My husband likes being kept in the loop so he can prepare mentally and work-wise for me potentially going down for 2-3 days. So even if it’s the barest chance of a migraine attack, I tell him and keep him updated with how I’m feeling.” - Claire Galbraith

“I have the most empathetic kids despite being young, they are acutely aware of my triggers (especially perfumes/deodorants etc) and are mindful of not using them near me. For the longest time, I felt so guilty for the debilitating condition being a Migraineur is to my family, but the encouragement I get from my husband and kids to let them know when an attack is coming on, or what they can do to help, has helped my mindset greatly.” Monique Gardner


Communicating with your partner, family and children is vital for your relationships. If you don't have open and honest conversations about migraine, migraine attacks and your feelings, you won’t be able to get the help from your loved ones that you deserve. People are not mind readers and often, we expect them to be. Our symptoms are often invisible. This makes it difficult (near impossible) for someone to know what we need or how we are feeling without being told. Be honest about your limits and triggers, and develop healthy boundaries. 

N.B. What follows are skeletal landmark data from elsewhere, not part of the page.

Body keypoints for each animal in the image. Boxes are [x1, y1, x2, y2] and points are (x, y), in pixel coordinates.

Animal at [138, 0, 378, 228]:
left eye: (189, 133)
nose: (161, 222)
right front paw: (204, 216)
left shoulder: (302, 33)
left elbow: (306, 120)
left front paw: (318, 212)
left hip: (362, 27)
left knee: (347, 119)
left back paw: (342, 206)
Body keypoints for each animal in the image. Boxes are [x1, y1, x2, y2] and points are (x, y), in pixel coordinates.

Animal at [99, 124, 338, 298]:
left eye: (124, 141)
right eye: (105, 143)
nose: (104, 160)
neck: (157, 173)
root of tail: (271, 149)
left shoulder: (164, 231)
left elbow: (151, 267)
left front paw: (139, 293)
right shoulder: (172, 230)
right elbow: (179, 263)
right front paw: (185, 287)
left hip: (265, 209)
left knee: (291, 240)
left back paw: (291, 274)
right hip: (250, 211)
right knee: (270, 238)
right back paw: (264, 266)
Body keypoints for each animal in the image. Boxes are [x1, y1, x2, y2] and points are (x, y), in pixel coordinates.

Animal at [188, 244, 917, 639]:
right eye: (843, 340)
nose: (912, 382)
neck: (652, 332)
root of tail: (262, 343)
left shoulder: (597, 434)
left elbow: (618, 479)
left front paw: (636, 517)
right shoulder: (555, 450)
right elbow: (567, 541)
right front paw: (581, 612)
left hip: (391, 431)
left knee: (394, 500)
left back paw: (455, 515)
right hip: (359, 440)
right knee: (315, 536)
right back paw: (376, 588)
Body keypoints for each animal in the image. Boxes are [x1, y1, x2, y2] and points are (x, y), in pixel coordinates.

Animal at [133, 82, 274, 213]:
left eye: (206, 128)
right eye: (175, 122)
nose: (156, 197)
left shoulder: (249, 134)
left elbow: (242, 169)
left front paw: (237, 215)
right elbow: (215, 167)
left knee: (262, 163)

Unless your partner has experienced migraine attacks or lived with someone who has, chances are they will not understand what migraine is, what a migraine attack feels like, or what it takes to manage migraine long-term. The same can be said for children. In both instances, it is important to educate those around you about the disorder. With children, be open, honest and age-appropriate. You might be surprised just how much they understand and how much empathy they can have. 

Be Practical
Give your partner, family or children things that they can to help you. It might be taking care of dinner and allowing you to rest, taking care of the kids so that you can escape the noise for a while, or bringing you helpful tools such as hot or cold packs and medication.

Ask for Help
Asking for help is not easy and it is a skill that takes time to develop. All too often we try to minimise the impact our health has on others. However, it is important to remember, that if we aren't asking for help our partner and family can often feel helpless and that they can’t help us. Asking for practical help can alleviate that sense of helplessness they can sometimes experience. 

Express gratitude to those that love and support you. This helps them to feel appreciated and reinforces that their assistance makes a difference to us. When they feel appreciated, they feel loved. This reinforces the bond you share and cherishes the connection.